La revisione dell’architettura che disciplina il mercato del lavoro, nelle intenzioni, dovrebbe porre rimedio alla priorità assoluta italiana: l’emergenza disoccupazione. Alla base vi è il principio secondo cui è possibile spronare le aziende ad assumere più personale, a regolarizzare gli abusi e a stabilizzare i dipendenti incidendo sull’equilibrio tra flessibilità in entrata e in uscita. Vanno in questo senso le misure contenute nel testo della riforma, frutto di una mediazione tra governo, partiti e parti sociali; tra queste, alcune delle principali riguardano la regolamentazione delle partite Iva, le modifiche all’articolo 18 e l’introduzione di alcuni vincoli aggiuntivi ai co.co.pro. IlSussidiario.net ha chiesto a Maurizio Del Conte, docente di Diritto del lavoro presso l’Università Bocconi di Milano, se gli effetti sortiti corrisponderanno alle intenzioni. «L’idea di fondo – afferma, partendo dalle partite Iva – è quella di disincentivarle, perché si presume nascondano rapporti di lavoro subordinato. L’intento, di certo, è lodevole. Tuttavia, si potrebbe determinare un’aurea di illegittimità su tutto il lavoro autonomo. Abbiamo, infatti, un enorme serbatoio di lavoro autonomo, anche qualificato, che sarebbe un gravissimo errore criminalizzare. Dobbiamo prendere atto del fatto che il mondo e il modo di lavorare sono cambiati, e che ci sono molte possibilità al di là della subordinazione che non vanno guardate necessariamente con sospetto. La riforma, quindi, rischia di omologare tutto e di affossare la competitività del nostro sistema, mettendo sullo stesso piano elementi virtuosi e distorsioni abusive».
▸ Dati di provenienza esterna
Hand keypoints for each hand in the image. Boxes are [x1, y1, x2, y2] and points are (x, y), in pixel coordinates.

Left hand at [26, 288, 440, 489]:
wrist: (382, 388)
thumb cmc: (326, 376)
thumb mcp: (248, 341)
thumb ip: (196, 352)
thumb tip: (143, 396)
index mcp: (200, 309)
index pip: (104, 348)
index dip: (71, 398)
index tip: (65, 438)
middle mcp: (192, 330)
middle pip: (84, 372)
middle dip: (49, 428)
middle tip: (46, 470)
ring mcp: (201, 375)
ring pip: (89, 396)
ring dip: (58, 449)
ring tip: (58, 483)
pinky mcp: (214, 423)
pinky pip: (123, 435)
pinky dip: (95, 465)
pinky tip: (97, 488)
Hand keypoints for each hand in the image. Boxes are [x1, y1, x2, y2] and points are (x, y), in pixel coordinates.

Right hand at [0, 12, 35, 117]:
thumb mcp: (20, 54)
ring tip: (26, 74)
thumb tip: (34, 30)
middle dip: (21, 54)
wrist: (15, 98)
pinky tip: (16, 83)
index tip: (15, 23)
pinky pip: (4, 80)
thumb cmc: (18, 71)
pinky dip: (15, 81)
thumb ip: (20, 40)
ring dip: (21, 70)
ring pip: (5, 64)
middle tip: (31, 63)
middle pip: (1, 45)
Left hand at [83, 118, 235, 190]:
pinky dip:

L’idea, in ogni caso, è quella di trasformare le partite Iva che rispettino determinati criteri in lavori a progetti. «Che saranno regolamentati in maniera più stretta di prima. In particolare, laddove la riforma fa riferimento al divieto di progetti che coincidano con l’oggetto sociale dell’impresa. Sotto questo profilo, credo che sia un intervento opportuno, volto a limitare anche in tal caso le forme abusive. Spesso, infatti, molte aziende ne facevano semplicemente parte della propria attività ordinaria». Altra questione determinante nel dibattito in corso è la nuova disciplina sui licenziamenti: «Sfido chiunque a leggere il nuovo articolo 18 – afferma – e trovarlo un norma chiara, che semplifica la precedente normativa». Secondo Del Conte, in particolare, «il fatto che si sia reintrodotta la reintegra per il licenziamento oggettivo ci restituisce, di fatto, la situazione precedente».
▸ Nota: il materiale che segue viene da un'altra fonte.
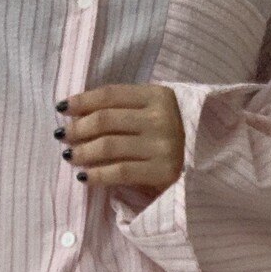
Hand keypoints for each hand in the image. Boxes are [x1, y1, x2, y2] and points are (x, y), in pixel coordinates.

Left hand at [57, 82, 184, 198]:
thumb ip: (126, 109)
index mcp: (158, 96)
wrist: (207, 165)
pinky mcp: (163, 171)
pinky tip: (84, 176)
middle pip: (106, 120)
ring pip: (109, 145)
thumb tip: (79, 115)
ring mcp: (163, 144)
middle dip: (78, 128)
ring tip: (69, 156)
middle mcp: (161, 117)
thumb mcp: (155, 112)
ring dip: (83, 151)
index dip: (82, 101)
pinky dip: (97, 174)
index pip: (110, 94)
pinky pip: (120, 171)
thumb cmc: (173, 137)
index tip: (62, 108)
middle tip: (63, 136)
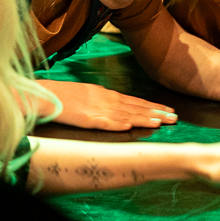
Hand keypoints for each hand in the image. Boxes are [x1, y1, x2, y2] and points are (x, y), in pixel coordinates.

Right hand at [36, 79, 176, 130]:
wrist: (44, 94)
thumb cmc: (64, 96)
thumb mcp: (90, 95)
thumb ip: (105, 102)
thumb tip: (120, 110)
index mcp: (108, 96)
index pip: (136, 102)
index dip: (153, 106)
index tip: (169, 110)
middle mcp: (107, 101)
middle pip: (136, 108)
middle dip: (157, 113)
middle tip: (175, 118)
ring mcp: (97, 109)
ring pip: (125, 115)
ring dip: (143, 119)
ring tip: (160, 122)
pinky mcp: (85, 118)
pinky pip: (103, 122)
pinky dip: (116, 124)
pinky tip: (129, 126)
Ma aggravata di maggiore complessità. «Il licenziamento non coperto dalla reintegrazione, con la nuova formulazione, è un’ipotesi residuale. Vorrei sapere, infatti, sarà possibile discernere realmente, tra insussistenza, assoluta insussistenza, o inconfigurabilità del motivo oggettivo: andrà a finire che un giudice, di fronte, ipotesi del genere, non avrà difficoltà ad affermare, semplicemente, che il motivo è insussistente e a ordinare la reintegra».